### TASK BRIEF:
Before reproducing the lines below, strip out the pictures; every other character stays as written.

:::::

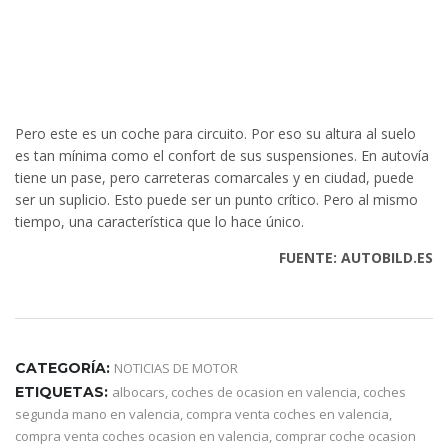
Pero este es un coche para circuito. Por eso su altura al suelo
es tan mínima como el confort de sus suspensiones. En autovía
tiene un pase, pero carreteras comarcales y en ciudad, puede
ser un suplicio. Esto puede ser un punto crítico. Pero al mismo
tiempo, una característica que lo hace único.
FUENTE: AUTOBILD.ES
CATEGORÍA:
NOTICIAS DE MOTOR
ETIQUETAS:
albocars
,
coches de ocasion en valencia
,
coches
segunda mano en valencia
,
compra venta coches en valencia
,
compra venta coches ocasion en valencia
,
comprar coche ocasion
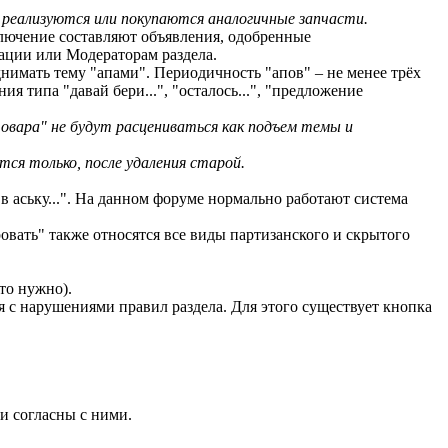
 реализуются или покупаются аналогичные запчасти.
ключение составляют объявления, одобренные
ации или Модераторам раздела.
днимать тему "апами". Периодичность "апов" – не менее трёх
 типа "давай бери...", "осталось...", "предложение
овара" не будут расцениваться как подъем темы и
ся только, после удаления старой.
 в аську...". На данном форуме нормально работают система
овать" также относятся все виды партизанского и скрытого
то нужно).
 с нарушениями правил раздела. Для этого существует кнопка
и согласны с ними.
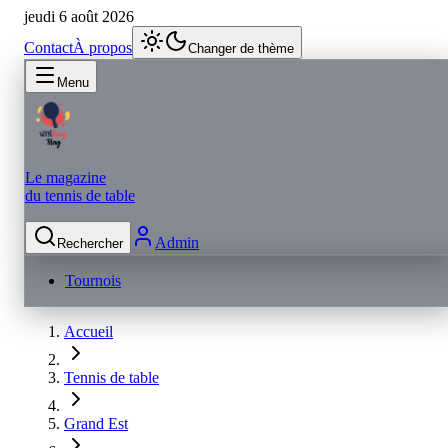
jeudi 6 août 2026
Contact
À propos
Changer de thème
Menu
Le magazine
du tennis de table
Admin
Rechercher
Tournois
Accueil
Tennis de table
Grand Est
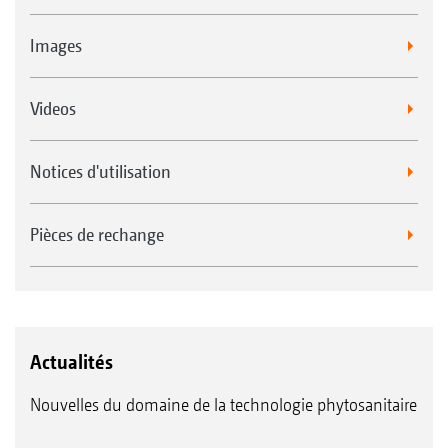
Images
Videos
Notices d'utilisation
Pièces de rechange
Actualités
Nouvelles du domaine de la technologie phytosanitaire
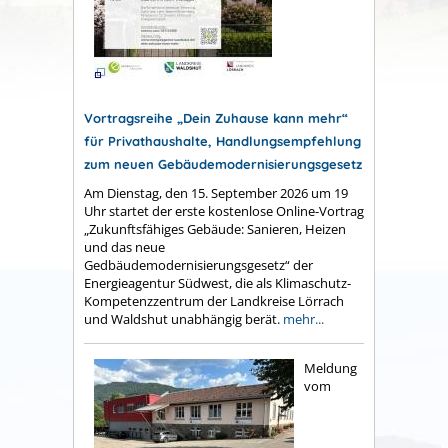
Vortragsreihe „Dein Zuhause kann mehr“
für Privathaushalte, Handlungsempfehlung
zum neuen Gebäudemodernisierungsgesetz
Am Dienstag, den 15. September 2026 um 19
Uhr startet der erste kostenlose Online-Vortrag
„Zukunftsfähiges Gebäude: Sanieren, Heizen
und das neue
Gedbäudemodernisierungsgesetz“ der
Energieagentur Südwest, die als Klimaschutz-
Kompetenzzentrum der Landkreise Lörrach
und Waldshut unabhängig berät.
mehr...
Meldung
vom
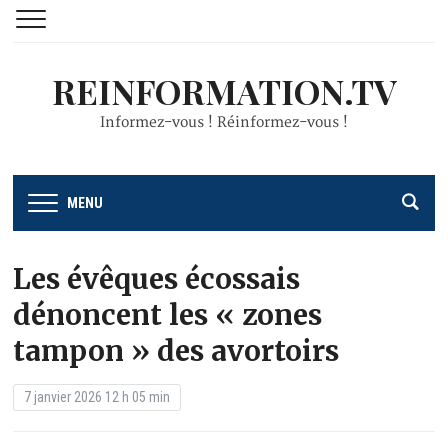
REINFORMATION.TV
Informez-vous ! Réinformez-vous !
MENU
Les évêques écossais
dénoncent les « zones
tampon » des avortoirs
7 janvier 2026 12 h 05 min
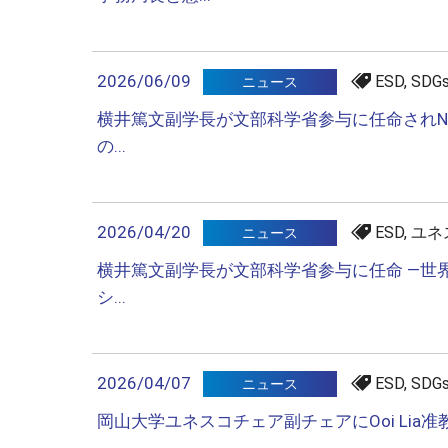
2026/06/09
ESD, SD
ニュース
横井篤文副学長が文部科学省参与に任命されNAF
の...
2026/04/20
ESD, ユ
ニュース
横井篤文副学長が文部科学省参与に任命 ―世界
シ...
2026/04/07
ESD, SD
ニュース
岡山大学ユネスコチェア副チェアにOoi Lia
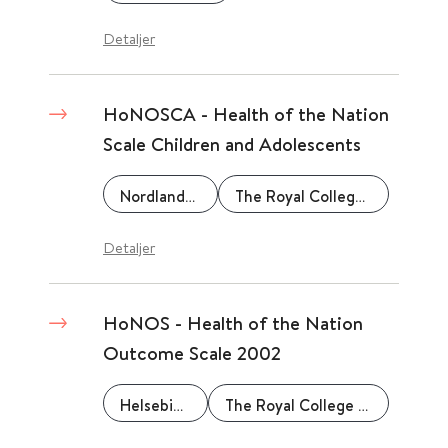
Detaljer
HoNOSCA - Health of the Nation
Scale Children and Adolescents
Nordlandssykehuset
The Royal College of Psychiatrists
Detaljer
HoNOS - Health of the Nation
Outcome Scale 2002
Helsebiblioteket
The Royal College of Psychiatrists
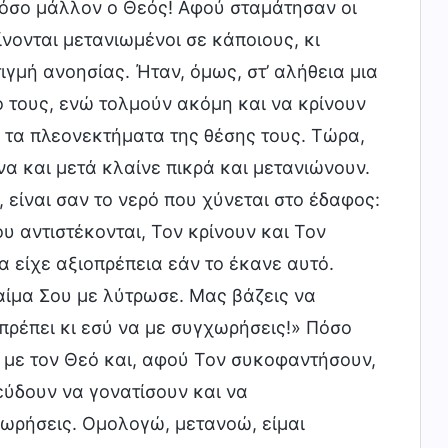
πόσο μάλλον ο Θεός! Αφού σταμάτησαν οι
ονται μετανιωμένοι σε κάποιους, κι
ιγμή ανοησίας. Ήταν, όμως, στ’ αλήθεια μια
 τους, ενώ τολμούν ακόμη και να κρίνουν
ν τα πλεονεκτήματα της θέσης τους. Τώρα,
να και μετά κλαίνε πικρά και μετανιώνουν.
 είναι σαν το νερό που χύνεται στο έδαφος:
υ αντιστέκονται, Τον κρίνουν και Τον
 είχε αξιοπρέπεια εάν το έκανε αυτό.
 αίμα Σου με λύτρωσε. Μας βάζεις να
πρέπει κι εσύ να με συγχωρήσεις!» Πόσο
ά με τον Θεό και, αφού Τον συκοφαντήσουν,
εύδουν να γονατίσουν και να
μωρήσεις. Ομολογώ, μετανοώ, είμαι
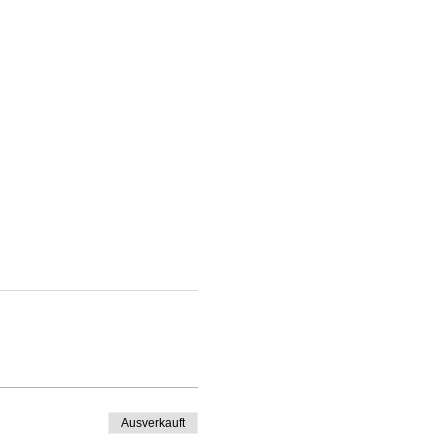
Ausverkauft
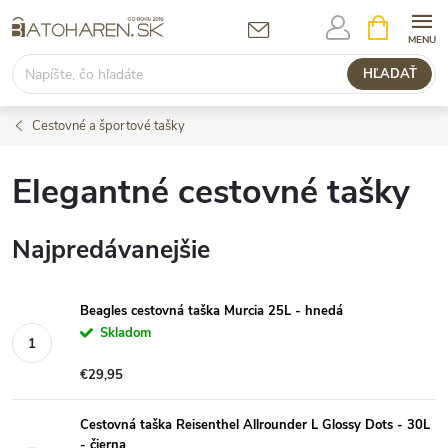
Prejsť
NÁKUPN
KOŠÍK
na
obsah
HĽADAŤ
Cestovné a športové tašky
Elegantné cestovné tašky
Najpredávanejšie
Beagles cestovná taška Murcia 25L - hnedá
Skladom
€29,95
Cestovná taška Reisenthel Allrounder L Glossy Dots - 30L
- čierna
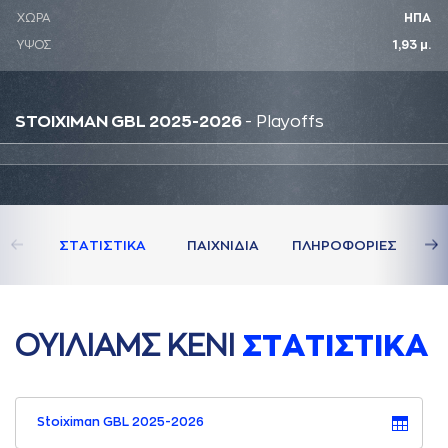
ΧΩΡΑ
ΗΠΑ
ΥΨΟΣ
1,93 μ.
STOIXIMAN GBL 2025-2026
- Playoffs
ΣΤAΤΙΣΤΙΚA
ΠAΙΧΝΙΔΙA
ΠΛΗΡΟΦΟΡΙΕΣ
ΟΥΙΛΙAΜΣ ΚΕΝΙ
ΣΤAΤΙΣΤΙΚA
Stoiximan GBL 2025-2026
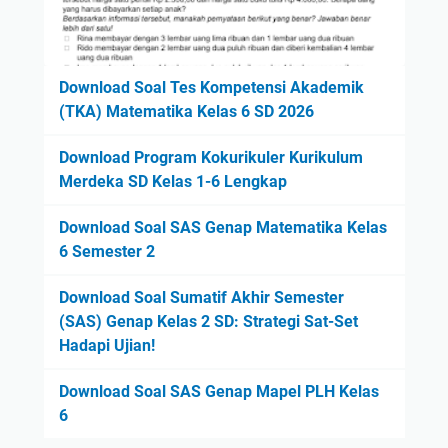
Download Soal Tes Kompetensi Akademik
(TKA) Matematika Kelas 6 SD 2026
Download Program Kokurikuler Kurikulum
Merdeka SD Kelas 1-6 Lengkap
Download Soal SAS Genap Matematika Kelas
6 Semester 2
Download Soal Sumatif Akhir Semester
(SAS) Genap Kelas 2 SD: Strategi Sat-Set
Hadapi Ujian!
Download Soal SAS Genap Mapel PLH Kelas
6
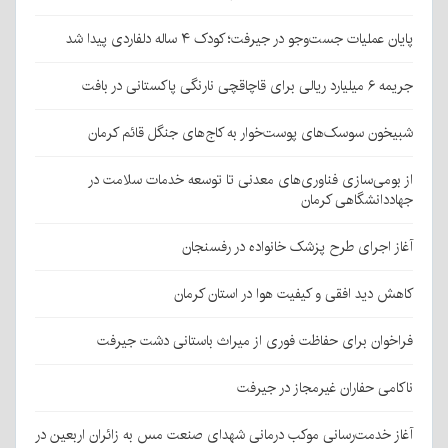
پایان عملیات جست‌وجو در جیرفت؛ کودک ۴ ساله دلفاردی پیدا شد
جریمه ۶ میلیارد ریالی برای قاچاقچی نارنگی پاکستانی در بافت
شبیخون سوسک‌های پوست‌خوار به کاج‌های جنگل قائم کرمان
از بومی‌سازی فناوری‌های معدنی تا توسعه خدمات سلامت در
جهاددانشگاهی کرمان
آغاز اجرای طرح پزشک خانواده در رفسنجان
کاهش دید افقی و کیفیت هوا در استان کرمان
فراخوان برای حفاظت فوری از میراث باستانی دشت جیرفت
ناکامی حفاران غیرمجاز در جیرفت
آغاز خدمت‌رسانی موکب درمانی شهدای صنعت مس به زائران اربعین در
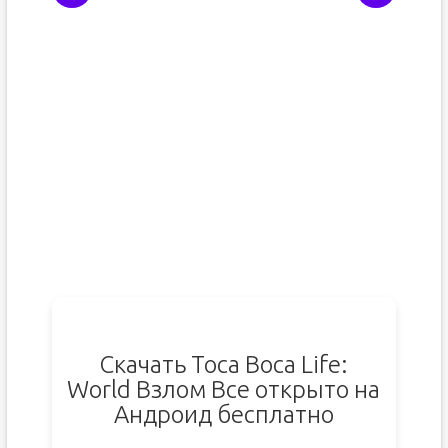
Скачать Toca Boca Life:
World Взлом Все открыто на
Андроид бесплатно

:::::

### YOUR SOLUTION:
Pero este es un coche para circuito. Por eso su altura al suelo
es tan mínima como el confort de sus suspensiones. En autovía
tiene un pase, pero carreteras comarcales y en ciudad, puede
ser un suplicio. Esto puede ser un punto crítico. Pero al mismo
tiempo, una característica que lo hace único.
FUENTE: AUTOBILD.ES
CATEGORÍA:
NOTICIAS DE MOTOR
ETIQUETAS:
albocars
,
coches de ocasion en valencia
,
coches
segunda mano en valencia
,
compra venta coches en valencia
,
compra venta coches ocasion en valencia
,
comprar coche ocasion
 реализуются или покупаются аналогичные запчасти.
ключение составляют объявления, одобренные
ации или Модераторам раздела.
днимать тему "апами". Периодичность "апов" – не менее трёх
 типа "давай бери...", "осталось...", "предложение
овара" не будут расцениваться как подъем темы и
ся только, после удаления старой.
 в аську...". На данном форуме нормально работают система
овать" также относятся все виды партизанского и скрытого
то нужно).
 с нарушениями правил раздела. Для этого существует кнопка
и согласны с ними.
jeudi 6 août 2026
Contact
À propos
Changer de thème
Menu
Le magazine
du tennis de table
Admin
Rechercher
Tournois
Accueil
Tennis de table
Grand Est
Images
Videos
Notices d'utilisation
Pièces de rechange
Actualités
Nouvelles du domaine de la technologie phytosanitaire
Vortragsreihe „Dein Zuhause kann mehr“
für Privathaushalte, Handlungsempfehlung
zum neuen Gebäudemodernisierungsgesetz
Am Dienstag, den 15. September 2026 um 19
Uhr startet der erste kostenlose Online-Vortrag
„Zukunftsfähiges Gebäude: Sanieren, Heizen
und das neue
Gedbäudemodernisierungsgesetz“ der
Energieagentur Südwest, die als Klimaschutz-
Kompetenzzentrum der Landkreise Lörrach
und Waldshut unabhängig berät.
mehr...
Meldung
vom
REINFORMATION.TV
Informez-vous ! Réinformez-vous !
MENU
Les évêques écossais
dénoncent les « zones
tampon » des avortoirs
7 janvier 2026 12 h 05 min
2026/06/09
ESD, SD
ニュース
横井篤文副学長が文部科学省参与に任命されNAF
の...
2026/04/20
ESD, ユ
ニュース
横井篤文副学長が文部科学省参与に任命 ―世界
シ...
2026/04/07
ESD, SD
ニュース
岡山大学ユネスコチェア副チェアにOoi Lia
Detaljer
HoNOSCA - Health of the Nation
Scale Children and Adolescents
Nordlandssykehuset
The Royal College of Psychiatrists
Detaljer
HoNOS - Health of the Nation
Outcome Scale 2002
Helsebiblioteket
The Royal College of Psychiatrists
πόσο μάλλον ο Θεός! Αφού σταμάτησαν οι
ονται μετανιωμένοι σε κάποιους, κι
ιγμή ανοησίας. Ήταν, όμως, στ’ αλήθεια μια
 τους, ενώ τολμούν ακόμη και να κρίνουν
ν τα πλεονεκτήματα της θέσης τους. Τώρα,
να και μετά κλαίνε πικρά και μετανιώνουν.
 είναι σαν το νερό που χύνεται στο έδαφος:
υ αντιστέκονται, Τον κρίνουν και Τον
 είχε αξιοπρέπεια εάν το έκανε αυτό.
 αίμα Σου με λύτρωσε. Μας βάζεις να
πρέπει κι εσύ να με συγχωρήσεις!» Πόσο
ά με τον Θεό και, αφού Τον συκοφαντήσουν,
εύδουν να γονατίσουν και να
μωρήσεις. Ομολογώ, μετανοώ, είμαι
Ausverkauft
Prejsť
NÁKUPN
KOŠÍK
na
obsah
HĽADAŤ
Cestovné a športové tašky
Elegantné cestovné tašky
Najpredávanejšie
Beagles cestovná taška Murcia 25L - hnedá
Skladom
€29,95
Cestovná taška Reisenthel Allrounder L Glossy Dots - 30L
- čierna
ΧΩΡΑ
ΗΠΑ
ΥΨΟΣ
1,93 μ.
STOIXIMAN GBL 2025-2026
- Playoffs
ΣΤAΤΙΣΤΙΚA
ΠAΙΧΝΙΔΙA
ΠΛΗΡΟΦΟΡΙΕΣ
ΟΥΙΛΙAΜΣ ΚΕΝΙ
ΣΤAΤΙΣΤΙΚA
Stoiximan GBL 2025-2026
Download Soal Tes Kompetensi Akademik
(TKA) Matematika Kelas 6 SD 2026
Download Program Kokurikuler Kurikulum
Merdeka SD Kelas 1-6 Lengkap
Download Soal SAS Genap Matematika Kelas
6 Semester 2
Download Soal Sumatif Akhir Semester
(SAS) Genap Kelas 2 SD: Strategi Sat-Set
Hadapi Ujian!
Download Soal SAS Genap Mapel PLH Kelas
6
پایان عملیات جست‌وجو در جیرفت؛ کودک ۴ ساله دلفاردی پیدا شد
جریمه ۶ میلیارد ریالی برای قاچاقچی نارنگی پاکستانی در بافت
شبیخون سوسک‌های پوست‌خوار به کاج‌های جنگل قائم کرمان
از بومی‌سازی فناوری‌های معدنی تا توسعه خدمات سلامت در
جهاددانشگاهی کرمان
آغاز اجرای طرح پزشک خانواده در رفسنجان
کاهش دید افقی و کیفیت هوا در استان کرمان
فراخوان برای حفاظت فوری از میراث باستانی دشت جیرفت
ناکامی حفاران غیرمجاز در جیرفت
آغاز خدمت‌رسانی موکب درمانی شهدای صنعت مس به زائران اربعین در
Скачать Toca Boca Life:
World Взлом Все открыто на
Андроид бесплатно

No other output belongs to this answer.